── PASSAGE ──
Ryzen: Strictly technical

Borf · Apr 6, 2017

Kromaatikse said:
Of course not. There's no iGPU, so there's no display signal to send.

Of course I'm referring to the APUs.
I had incorrectly assumed that the HDMI on AM4 was limited to 1.4. For a HTPC this is not an option, but I now see some boards support HDMI 2.0.

Kromaatikse · Apr 6, 2017

Given that this is a desktop platform, I would expect only dedicated display output ports to be used.

I honestly don't know how "alternate mode" outputs work in laptops. In all probability, they just multiplex an actual display output onto the same physical wires.

gtbtk · Apr 6, 2017

CatMerc said:
That would mean DF running at double memory clock would it not?
3200MT/s memory, AKA 1600MHz, would be 51.2GB/s right now. I don't see 6400MT/s memory coming anytime soon, so we have to be talking higher data fabric speeds.

Problem is that the frequency is 1/2 of actual memory frequency, in spite of what the OP stated in this post - please see LClk in the AMD produced slide below.

Using 3200Mhz RAM would give you DF bandwidth of 32Bytes * 800000 cycles = 25.6GBs is the maximum throughput that this design has to the memory, or the PCIe bus, or in between the CCX modules.

Those bottlenecks are the reason that the Gaming performance hits a ceiling with fast GPUs, particularly when you only have 2133 or 2400Mhz Ram installed. The IO hub expects to be getting 22.5GBs of when if you are using 2400Mhz Ram, there is only 19.5GBs available between the CPU and the IO hub, and that is assuming that the CPU/GPU is not actually trying to access memory, storage or swap threads at the same time it is also trying to send data to the GPU.

It also indicates that the Aida64 memory benchmarks are including the L1, L2 and L3 cache performance in what it claims is the memory performance benchmark results inflating the benchmark scores over what can actually be written to the RAM sticks. I can only assume that it is also doing that with Intel chips

If you increase the design to use 8 memory controllers (4 x the 2 that exist now), you get the 100GBs but each module is still going to be connected with 32Bytes per cycle interconnects unless there is a way to overclock the Data Fabric to run at a higher ratio of ram frequency.

JimmiG · Apr 6, 2017

w3rd said:
Have you though about trying a few consecutive cold reboots in a row..?

Yeah sometimes it will even cold boot on the first try too, but I don't want my computer to behave like an old lawnmower, sometimes requiring multiple attempts to start.
───
── RECORDS PROVIDED ──
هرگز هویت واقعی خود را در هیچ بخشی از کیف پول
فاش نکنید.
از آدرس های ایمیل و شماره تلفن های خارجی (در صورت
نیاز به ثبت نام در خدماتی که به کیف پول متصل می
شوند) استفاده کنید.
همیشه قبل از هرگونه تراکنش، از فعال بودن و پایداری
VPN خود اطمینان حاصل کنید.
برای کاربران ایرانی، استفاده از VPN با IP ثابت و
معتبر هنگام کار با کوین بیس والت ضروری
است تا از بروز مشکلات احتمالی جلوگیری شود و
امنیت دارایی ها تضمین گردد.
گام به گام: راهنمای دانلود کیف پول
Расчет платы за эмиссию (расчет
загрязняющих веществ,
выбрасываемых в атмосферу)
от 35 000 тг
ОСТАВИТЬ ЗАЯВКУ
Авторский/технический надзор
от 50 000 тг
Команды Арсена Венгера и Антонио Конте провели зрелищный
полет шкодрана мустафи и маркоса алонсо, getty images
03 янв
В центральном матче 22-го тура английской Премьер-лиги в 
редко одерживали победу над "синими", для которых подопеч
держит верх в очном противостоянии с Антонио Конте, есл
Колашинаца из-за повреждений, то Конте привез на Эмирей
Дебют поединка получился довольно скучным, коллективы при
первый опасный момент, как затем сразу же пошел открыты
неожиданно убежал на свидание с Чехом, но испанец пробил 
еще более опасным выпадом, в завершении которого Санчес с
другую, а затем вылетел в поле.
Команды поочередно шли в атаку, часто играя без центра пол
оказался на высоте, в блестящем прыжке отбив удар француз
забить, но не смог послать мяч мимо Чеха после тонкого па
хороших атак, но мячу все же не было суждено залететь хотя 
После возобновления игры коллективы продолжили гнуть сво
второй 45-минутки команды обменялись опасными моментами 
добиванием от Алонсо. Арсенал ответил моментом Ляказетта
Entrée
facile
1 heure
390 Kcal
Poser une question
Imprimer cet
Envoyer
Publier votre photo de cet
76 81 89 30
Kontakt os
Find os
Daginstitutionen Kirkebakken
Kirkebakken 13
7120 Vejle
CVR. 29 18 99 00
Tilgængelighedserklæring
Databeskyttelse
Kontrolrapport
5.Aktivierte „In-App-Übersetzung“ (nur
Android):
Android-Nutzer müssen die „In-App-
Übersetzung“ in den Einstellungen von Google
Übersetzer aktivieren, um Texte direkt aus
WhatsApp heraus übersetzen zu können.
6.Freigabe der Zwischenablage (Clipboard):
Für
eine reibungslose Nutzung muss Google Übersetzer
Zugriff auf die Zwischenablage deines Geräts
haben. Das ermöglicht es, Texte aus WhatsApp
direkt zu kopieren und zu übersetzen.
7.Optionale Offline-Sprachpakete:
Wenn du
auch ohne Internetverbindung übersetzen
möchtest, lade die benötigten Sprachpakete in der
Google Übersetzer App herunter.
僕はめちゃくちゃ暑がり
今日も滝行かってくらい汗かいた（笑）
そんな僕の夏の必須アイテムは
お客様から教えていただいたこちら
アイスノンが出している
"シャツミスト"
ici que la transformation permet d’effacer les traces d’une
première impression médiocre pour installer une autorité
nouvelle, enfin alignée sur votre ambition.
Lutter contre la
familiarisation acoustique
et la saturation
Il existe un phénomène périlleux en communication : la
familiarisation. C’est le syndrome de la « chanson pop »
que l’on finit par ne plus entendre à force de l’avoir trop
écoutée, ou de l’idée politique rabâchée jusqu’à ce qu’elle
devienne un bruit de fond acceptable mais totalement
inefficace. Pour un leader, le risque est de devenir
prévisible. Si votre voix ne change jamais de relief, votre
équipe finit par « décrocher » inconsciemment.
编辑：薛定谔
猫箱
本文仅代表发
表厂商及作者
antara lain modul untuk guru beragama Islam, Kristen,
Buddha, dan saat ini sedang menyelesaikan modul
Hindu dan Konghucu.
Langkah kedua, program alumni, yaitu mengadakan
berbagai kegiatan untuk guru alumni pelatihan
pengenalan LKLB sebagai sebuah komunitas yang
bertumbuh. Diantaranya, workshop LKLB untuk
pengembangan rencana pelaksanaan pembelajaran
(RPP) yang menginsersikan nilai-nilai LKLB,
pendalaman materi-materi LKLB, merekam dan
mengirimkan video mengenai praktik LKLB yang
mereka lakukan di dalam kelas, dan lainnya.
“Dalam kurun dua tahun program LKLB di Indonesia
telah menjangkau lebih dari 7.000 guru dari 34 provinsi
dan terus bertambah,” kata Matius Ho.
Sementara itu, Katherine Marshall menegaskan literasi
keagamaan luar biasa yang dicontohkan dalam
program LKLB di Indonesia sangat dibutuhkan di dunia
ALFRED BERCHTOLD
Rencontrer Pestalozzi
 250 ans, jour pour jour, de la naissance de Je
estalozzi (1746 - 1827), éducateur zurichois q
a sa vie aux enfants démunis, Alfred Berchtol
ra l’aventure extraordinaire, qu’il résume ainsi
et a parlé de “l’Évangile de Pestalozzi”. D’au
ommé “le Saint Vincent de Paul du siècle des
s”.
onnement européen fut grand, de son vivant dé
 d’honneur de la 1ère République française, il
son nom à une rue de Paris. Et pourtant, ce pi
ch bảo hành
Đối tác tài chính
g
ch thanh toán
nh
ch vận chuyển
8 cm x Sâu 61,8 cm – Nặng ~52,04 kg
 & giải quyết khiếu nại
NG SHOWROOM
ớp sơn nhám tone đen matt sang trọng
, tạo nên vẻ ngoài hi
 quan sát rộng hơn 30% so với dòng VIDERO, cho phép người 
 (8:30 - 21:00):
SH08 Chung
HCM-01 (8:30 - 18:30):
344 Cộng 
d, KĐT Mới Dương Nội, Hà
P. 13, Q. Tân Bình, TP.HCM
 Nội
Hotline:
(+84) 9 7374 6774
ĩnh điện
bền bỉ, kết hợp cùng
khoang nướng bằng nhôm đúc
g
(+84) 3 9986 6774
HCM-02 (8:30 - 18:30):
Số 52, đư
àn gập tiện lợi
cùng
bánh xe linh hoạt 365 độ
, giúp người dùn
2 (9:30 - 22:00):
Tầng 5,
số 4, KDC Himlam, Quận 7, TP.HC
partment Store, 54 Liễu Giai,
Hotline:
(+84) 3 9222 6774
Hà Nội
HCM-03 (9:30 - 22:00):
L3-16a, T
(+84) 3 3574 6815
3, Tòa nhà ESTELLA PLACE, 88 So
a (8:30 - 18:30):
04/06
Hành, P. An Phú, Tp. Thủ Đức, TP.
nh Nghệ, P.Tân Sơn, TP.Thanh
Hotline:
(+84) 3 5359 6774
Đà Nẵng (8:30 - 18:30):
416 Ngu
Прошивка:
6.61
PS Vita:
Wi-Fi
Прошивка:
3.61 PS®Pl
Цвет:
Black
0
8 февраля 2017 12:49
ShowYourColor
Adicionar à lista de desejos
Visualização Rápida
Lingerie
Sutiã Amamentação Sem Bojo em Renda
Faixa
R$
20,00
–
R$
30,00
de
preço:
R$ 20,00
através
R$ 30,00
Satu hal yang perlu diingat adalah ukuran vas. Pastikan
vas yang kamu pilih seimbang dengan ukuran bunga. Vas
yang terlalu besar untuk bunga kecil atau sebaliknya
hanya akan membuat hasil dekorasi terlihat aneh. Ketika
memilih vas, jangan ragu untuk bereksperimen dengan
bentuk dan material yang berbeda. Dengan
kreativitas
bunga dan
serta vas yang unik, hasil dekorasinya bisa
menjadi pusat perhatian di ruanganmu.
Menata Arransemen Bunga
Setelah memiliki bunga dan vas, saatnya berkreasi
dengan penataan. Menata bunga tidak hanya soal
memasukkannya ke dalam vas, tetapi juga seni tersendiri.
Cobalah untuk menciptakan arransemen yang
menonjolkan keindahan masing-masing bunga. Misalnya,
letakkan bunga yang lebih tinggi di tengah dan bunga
───
• **WHAT TO WORK ON**
Answer these questions about the forum thread:
1. What HDMI version had Borf wrongly assumed AM4 was limited to?
2. What kind of display output ports does Kromaatikse expect on a desktop platform?
3. What does JimmiG say he doesn't want his computer to behave like?

• **TASK OUTPUT**
1. HDMI 1.4.
2. Only dedicated display output ports.
3. An old lawnmower that sometimes needs multiple attempts to start.